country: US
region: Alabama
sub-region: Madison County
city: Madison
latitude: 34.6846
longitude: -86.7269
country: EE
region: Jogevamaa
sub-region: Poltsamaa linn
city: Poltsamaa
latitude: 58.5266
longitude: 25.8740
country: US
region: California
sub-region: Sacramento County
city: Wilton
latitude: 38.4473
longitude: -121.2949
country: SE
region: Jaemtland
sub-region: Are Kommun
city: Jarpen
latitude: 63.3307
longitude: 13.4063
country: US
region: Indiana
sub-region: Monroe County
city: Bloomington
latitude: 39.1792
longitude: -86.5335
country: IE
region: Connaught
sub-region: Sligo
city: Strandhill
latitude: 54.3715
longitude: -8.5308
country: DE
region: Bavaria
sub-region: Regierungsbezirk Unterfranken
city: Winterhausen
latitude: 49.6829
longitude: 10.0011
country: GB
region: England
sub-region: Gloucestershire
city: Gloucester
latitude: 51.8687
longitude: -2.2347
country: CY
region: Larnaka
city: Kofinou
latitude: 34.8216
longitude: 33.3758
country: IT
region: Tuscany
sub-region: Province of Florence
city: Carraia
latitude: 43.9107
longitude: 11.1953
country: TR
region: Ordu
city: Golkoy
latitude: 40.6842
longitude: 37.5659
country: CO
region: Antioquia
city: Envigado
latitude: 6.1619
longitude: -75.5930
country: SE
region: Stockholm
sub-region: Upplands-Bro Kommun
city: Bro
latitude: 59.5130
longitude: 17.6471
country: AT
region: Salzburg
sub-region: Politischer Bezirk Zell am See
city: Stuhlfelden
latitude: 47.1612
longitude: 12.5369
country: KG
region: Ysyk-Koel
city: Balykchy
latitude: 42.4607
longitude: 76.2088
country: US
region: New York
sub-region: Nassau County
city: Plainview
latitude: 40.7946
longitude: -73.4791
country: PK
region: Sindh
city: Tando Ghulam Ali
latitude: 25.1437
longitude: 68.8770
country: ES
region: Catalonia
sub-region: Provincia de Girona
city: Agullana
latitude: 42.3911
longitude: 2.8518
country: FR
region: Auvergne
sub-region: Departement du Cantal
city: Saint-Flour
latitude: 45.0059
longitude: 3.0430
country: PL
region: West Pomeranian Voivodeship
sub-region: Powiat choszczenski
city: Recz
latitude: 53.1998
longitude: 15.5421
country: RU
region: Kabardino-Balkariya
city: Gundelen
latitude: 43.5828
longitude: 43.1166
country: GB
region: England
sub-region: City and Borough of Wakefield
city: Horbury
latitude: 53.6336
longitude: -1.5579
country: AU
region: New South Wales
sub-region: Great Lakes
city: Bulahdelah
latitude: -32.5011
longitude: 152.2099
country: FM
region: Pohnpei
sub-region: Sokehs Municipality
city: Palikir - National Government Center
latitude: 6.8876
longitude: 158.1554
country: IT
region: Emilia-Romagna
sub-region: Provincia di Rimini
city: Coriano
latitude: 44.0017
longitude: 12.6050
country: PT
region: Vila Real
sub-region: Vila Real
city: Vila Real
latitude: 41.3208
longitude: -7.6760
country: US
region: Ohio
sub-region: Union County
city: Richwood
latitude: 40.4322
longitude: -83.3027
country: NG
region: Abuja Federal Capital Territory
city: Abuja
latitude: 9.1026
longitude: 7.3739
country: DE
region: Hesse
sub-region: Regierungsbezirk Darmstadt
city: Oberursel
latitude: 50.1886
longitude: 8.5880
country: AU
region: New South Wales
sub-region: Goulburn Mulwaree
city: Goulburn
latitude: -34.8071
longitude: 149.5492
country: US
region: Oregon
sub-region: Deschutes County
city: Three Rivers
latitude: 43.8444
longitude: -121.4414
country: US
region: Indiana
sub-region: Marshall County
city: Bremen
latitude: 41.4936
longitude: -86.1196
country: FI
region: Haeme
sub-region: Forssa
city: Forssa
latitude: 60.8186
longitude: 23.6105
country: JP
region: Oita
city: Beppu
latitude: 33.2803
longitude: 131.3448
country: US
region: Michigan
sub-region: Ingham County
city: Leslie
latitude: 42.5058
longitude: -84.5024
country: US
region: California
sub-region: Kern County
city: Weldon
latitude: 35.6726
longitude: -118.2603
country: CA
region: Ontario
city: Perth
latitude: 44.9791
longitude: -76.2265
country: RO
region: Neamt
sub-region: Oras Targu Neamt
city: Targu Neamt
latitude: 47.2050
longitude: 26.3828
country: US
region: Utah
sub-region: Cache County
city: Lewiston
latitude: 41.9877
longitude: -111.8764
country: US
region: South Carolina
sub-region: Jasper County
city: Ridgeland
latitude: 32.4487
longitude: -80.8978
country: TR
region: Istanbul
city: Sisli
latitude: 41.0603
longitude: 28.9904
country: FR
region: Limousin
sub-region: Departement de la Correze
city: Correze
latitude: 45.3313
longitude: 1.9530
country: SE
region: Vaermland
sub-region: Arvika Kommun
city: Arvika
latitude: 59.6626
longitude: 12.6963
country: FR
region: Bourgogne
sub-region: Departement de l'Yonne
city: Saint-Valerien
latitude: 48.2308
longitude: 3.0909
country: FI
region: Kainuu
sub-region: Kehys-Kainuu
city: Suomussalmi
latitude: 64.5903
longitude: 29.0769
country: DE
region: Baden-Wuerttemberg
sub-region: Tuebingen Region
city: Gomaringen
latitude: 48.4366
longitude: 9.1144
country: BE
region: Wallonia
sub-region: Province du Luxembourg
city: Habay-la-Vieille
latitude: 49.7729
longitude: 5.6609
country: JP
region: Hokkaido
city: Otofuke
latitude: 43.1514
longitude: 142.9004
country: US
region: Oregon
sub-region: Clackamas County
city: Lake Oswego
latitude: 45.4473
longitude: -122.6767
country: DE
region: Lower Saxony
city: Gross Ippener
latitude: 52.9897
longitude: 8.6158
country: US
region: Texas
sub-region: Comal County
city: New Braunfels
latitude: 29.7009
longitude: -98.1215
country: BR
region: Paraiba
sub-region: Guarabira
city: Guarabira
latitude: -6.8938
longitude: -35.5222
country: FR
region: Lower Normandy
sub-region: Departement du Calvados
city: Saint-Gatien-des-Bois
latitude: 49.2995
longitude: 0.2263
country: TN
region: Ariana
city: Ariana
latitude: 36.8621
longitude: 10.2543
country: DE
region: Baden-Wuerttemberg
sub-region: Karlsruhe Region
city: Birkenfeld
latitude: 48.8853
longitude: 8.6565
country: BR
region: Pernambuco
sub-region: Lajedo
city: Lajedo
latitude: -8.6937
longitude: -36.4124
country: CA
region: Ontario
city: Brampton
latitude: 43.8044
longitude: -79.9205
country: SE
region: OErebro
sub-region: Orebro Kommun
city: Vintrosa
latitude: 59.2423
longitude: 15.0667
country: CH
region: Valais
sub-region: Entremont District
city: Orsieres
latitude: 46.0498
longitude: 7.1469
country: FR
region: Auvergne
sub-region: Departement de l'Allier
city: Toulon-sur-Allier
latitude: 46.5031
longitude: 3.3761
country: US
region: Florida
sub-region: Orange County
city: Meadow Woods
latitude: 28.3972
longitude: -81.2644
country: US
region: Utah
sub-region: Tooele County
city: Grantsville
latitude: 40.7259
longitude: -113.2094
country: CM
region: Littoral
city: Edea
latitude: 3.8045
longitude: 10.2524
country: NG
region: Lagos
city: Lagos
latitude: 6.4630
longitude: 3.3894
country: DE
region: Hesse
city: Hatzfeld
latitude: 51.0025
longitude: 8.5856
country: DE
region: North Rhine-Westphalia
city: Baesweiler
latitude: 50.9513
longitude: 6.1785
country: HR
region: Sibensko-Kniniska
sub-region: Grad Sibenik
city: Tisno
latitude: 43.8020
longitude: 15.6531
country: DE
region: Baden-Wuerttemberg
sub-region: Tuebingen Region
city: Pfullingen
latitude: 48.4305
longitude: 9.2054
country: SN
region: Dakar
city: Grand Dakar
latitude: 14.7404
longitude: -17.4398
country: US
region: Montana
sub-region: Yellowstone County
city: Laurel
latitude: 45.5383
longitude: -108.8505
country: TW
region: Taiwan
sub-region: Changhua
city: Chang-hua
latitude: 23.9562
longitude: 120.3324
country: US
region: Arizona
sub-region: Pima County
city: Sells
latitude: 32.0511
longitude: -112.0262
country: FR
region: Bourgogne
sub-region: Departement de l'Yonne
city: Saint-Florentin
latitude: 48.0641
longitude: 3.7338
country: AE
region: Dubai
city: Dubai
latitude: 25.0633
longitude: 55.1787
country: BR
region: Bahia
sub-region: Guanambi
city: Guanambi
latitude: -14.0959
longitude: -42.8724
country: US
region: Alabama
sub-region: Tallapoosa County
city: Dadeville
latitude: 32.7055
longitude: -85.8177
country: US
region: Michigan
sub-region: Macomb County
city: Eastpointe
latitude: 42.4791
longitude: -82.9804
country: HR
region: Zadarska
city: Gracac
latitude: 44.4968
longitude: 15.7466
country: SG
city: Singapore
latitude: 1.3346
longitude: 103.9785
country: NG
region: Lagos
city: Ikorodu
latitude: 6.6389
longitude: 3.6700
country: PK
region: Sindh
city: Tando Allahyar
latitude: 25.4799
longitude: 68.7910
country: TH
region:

» Written instruction
Copy the data above verbatim, from the line containing "city: Richwood" through the line containing "latitude: 32.4487", including both of those lines.

» Solution for this exercise
city: Richwood
latitude: 40.4322
longitude: -83.3027
country: NG
region: Abuja Federal Capital Territory
city: Abuja
latitude: 9.1026
longitude: 7.3739
country: DE
region: Hesse
sub-region: Regierungsbezirk Darmstadt
city: Oberursel
latitude: 50.1886
longitude: 8.5880
country: AU
region: New South Wales
sub-region: Goulburn Mulwaree
city: Goulburn
latitude: -34.8071
longitude: 149.5492
country: US
region: Oregon
sub-region: Deschutes County
city: Three Rivers
latitude: 43.8444
longitude: -121.4414
country: US
region: Indiana
sub-region: Marshall County
city: Bremen
latitude: 41.4936
longitude: -86.1196
country: FI
region: Haeme
sub-region: Forssa
city: Forssa
latitude: 60.8186
longitude: 23.6105
country: JP
region: Oita
city: Beppu
latitude: 33.2803
longitude: 131.3448
country: US
region: Michigan
sub-region: Ingham County
city: Leslie
latitude: 42.5058
longitude: -84.5024
country: US
region: California
sub-region: Kern County
city: Weldon
latitude: 35.6726
longitude: -118.2603
country: CA
region: Ontario
city: Perth
latitude: 44.9791
longitude: -76.2265
country: RO
region: Neamt
sub-region: Oras Targu Neamt
city: Targu Neamt
latitude: 47.2050
longitude: 26.3828
country: US
region: Utah
sub-region: Cache County
city: Lewiston
latitude: 41.9877
longitude: -111.8764
country: US
region: South Carolina
sub-region: Jasper County
city: Ridgeland
latitude: 32.4487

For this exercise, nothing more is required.